▶ **Work instruction**
Set down each line of the material that follows, exactly, with no pictures.

▶ **Dataset excerpts**
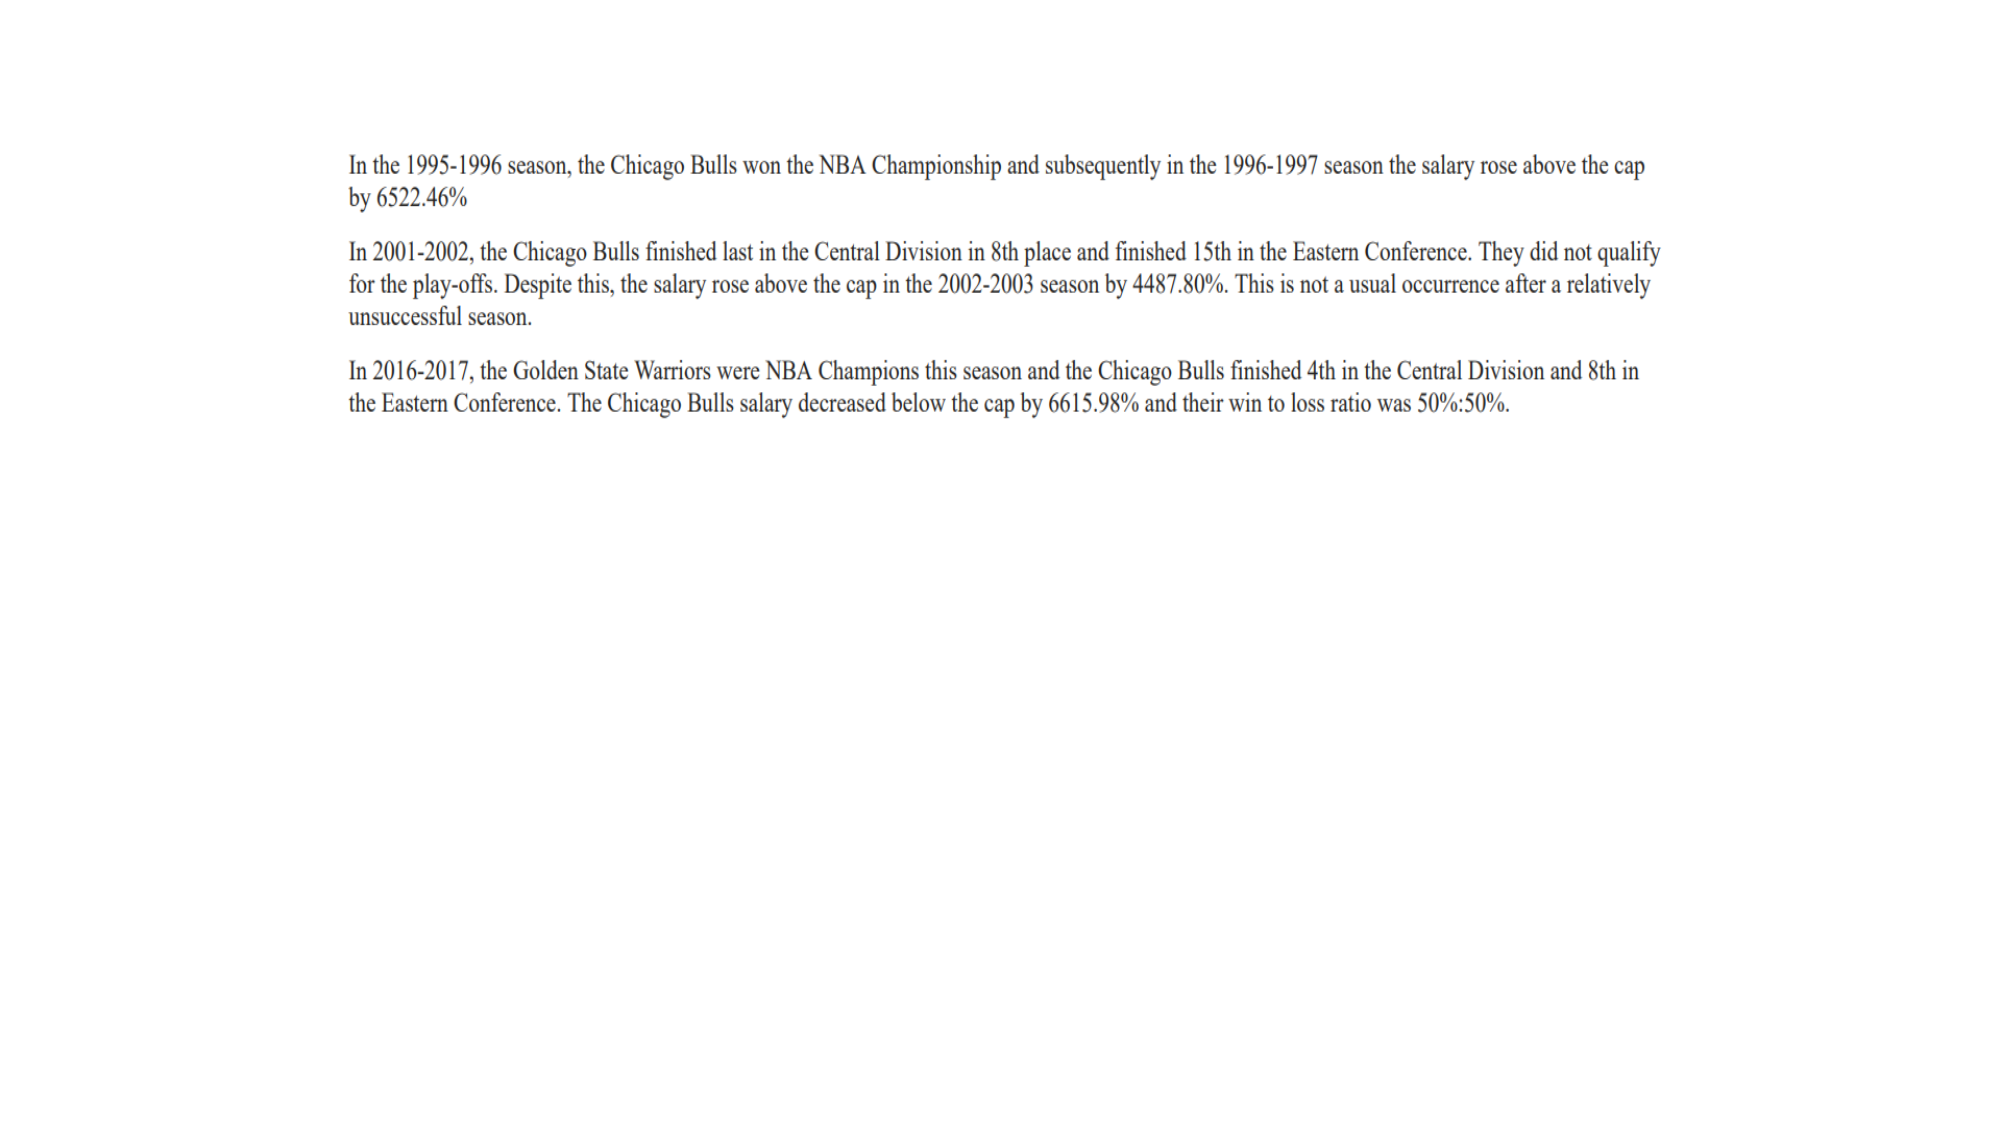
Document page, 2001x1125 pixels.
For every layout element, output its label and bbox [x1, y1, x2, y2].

picture [316, 117, 1684, 439]
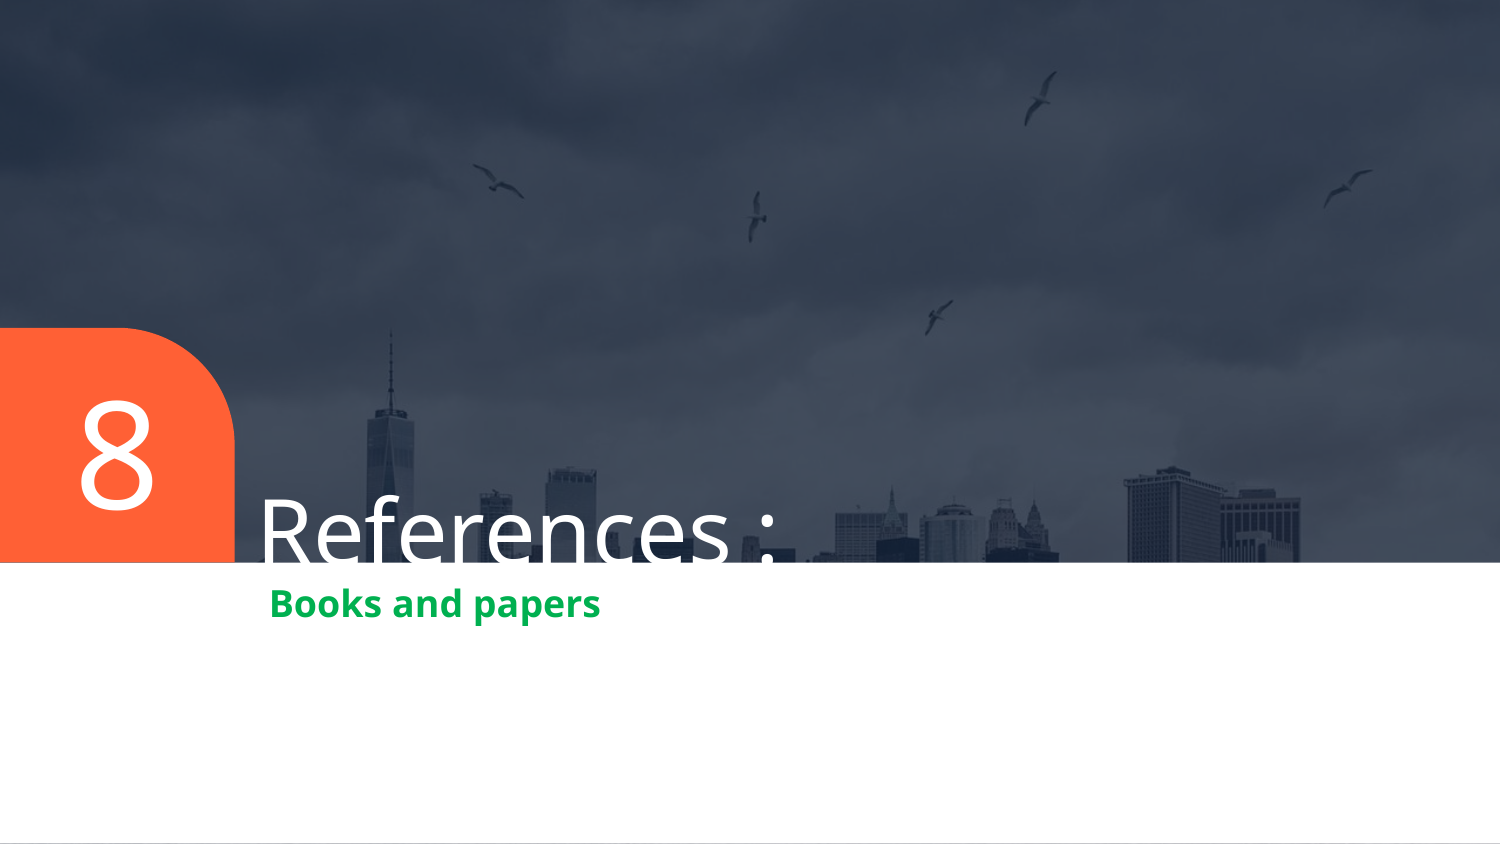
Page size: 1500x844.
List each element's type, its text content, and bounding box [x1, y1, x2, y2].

title References : [256, 495, 1406, 579]
subtitle Books and papers [256, 579, 1406, 626]
text_box 8 [0, 359, 235, 563]
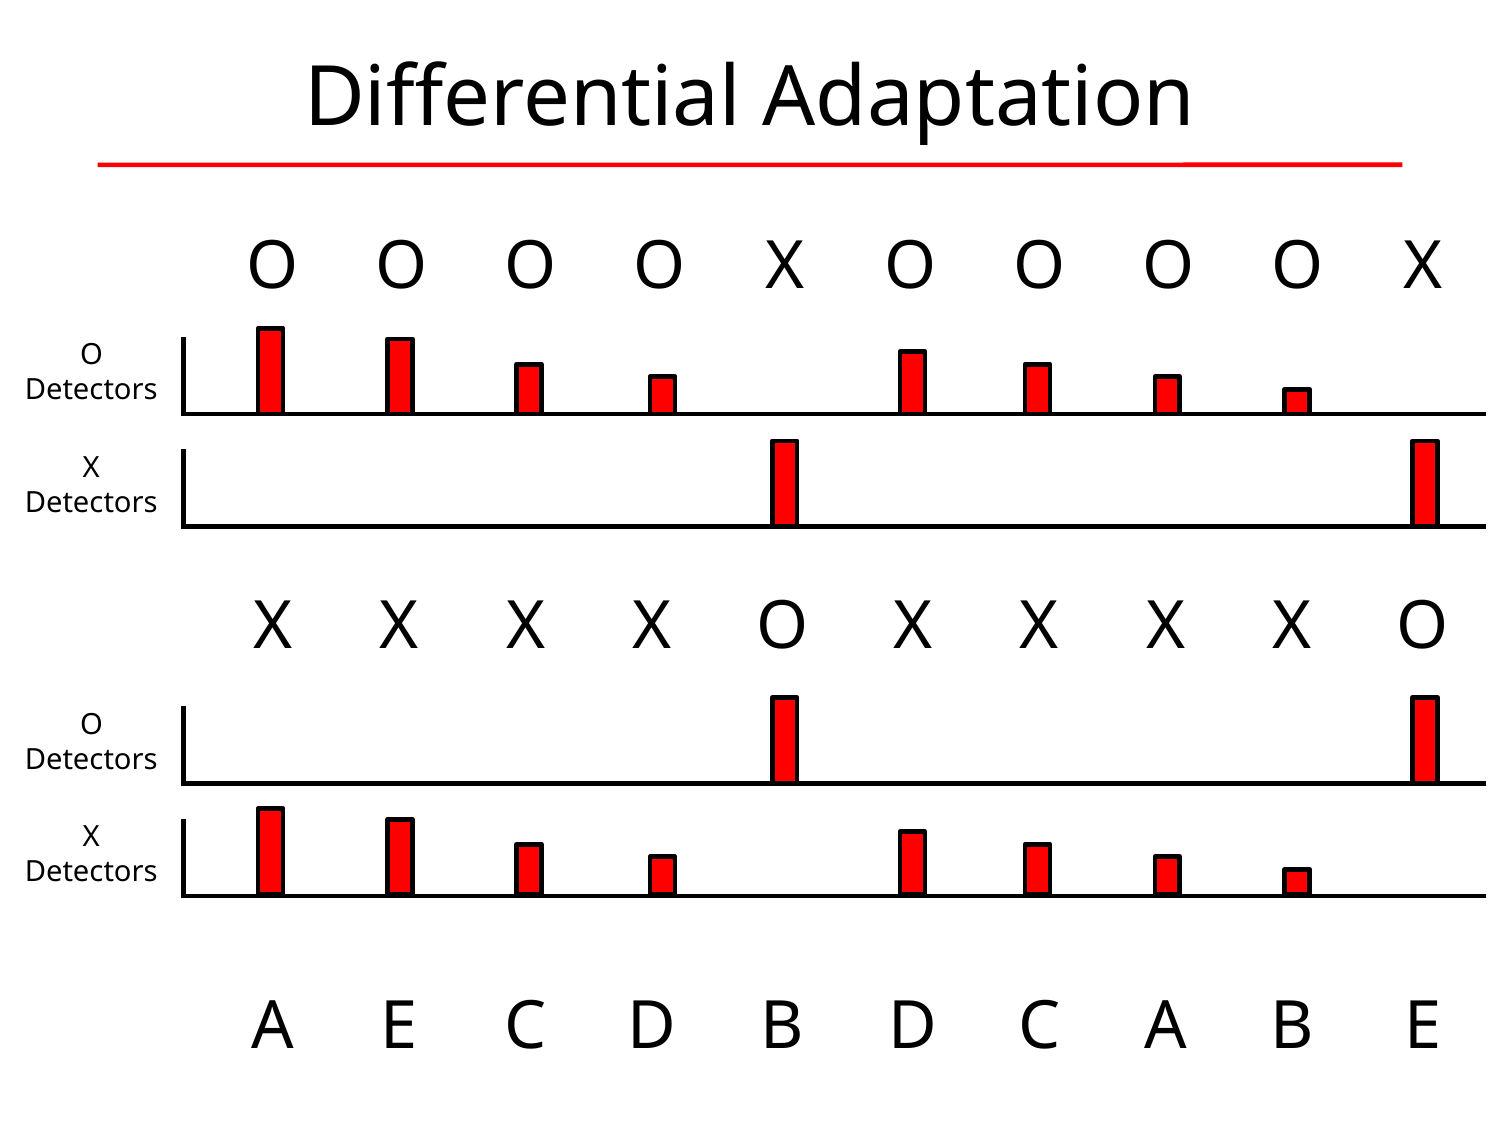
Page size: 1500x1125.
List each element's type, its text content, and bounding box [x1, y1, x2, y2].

text_box A [236, 974, 309, 1070]
text_box A [1129, 974, 1203, 1070]
text_box O [1381, 574, 1464, 670]
text_box X [617, 574, 687, 670]
text_box X [1004, 574, 1074, 670]
text_box X [491, 574, 560, 670]
title Differential Adaptation [74, 0, 1426, 186]
text_box O [618, 214, 701, 309]
text_box O [741, 574, 824, 670]
text_box O Detectors [0, 697, 183, 783]
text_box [183, 451, 1484, 527]
text_box [258, 808, 283, 819]
text_box [258, 328, 283, 337]
text_box [772, 697, 798, 706]
text_box [772, 440, 798, 449]
text_box X [1131, 574, 1201, 670]
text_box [183, 708, 1484, 784]
text_box B [745, 974, 819, 1070]
text_box X [238, 574, 307, 670]
text_box O [998, 214, 1081, 309]
text_box X Detectors [0, 810, 183, 895]
text_box X [750, 214, 820, 309]
text_box X Detectors [0, 440, 183, 526]
text_box D [873, 974, 952, 1070]
text_box X [878, 574, 947, 670]
text_box O [231, 214, 314, 309]
text_box C [1003, 974, 1076, 1070]
text_box O [1256, 214, 1339, 309]
text_box O Detectors [0, 328, 183, 413]
text_box O [869, 214, 952, 309]
text_box E [365, 974, 433, 1070]
text_box D [613, 974, 692, 1070]
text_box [183, 820, 1484, 897]
text_box X [364, 574, 434, 670]
text_box [1412, 697, 1438, 706]
text_box X [1388, 214, 1457, 309]
text_box O [360, 214, 443, 309]
text_box O [489, 214, 572, 309]
text_box C [489, 974, 562, 1070]
text_box X [1257, 574, 1327, 670]
text_box E [1389, 974, 1456, 1070]
text_box O [1127, 214, 1210, 309]
text_box [1412, 440, 1438, 449]
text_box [183, 338, 1484, 415]
text_box B [1255, 974, 1329, 1070]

▶ **Expected answer**
Document page, 2001x1125 pixels.
For every layout element, output its label and bbox [x1, y1, x2, y2].

picture [316, 117, 1684, 439]
Page size: 1500x844.
List each element's type, its text content, and bounding box [x1, y1, x2, y2].

title References : [256, 495, 1406, 579]
subtitle Books and papers [256, 579, 1406, 626]
text_box 8 [0, 359, 235, 563]
Page size: 1500x1125.
List each element's type, its text content, and bounding box [x1, y1, x2, y2].

text_box A [236, 974, 309, 1070]
text_box A [1129, 974, 1203, 1070]
text_box O [1381, 574, 1464, 670]
text_box X [617, 574, 687, 670]
text_box X [1004, 574, 1074, 670]
text_box X [491, 574, 560, 670]
title Differential Adaptation [74, 0, 1426, 186]
text_box O [618, 214, 701, 309]
text_box O [741, 574, 824, 670]
text_box O Detectors [0, 697, 183, 783]
text_box [183, 451, 1484, 527]
text_box [258, 808, 283, 819]
text_box [258, 328, 283, 337]
text_box [772, 697, 798, 706]
text_box [772, 440, 798, 449]
text_box X [1131, 574, 1201, 670]
text_box [183, 708, 1484, 784]
text_box B [745, 974, 819, 1070]
text_box X [238, 574, 307, 670]
text_box O [998, 214, 1081, 309]
text_box X Detectors [0, 810, 183, 895]
text_box X [750, 214, 820, 309]
text_box X Detectors [0, 440, 183, 526]
text_box D [873, 974, 952, 1070]
text_box X [878, 574, 947, 670]
text_box O [231, 214, 314, 309]
text_box C [1003, 974, 1076, 1070]
text_box O [1256, 214, 1339, 309]
text_box O Detectors [0, 328, 183, 413]
text_box O [869, 214, 952, 309]
text_box E [365, 974, 433, 1070]
text_box D [613, 974, 692, 1070]
text_box [183, 820, 1484, 897]
text_box X [364, 574, 434, 670]
text_box [1412, 697, 1438, 706]
text_box X [1388, 214, 1457, 309]
text_box O [360, 214, 443, 309]
text_box O [489, 214, 572, 309]
text_box C [489, 974, 562, 1070]
text_box X [1257, 574, 1327, 670]
text_box E [1389, 974, 1456, 1070]
text_box O [1127, 214, 1210, 309]
text_box [1412, 440, 1438, 449]
text_box [183, 338, 1484, 415]
text_box B [1255, 974, 1329, 1070]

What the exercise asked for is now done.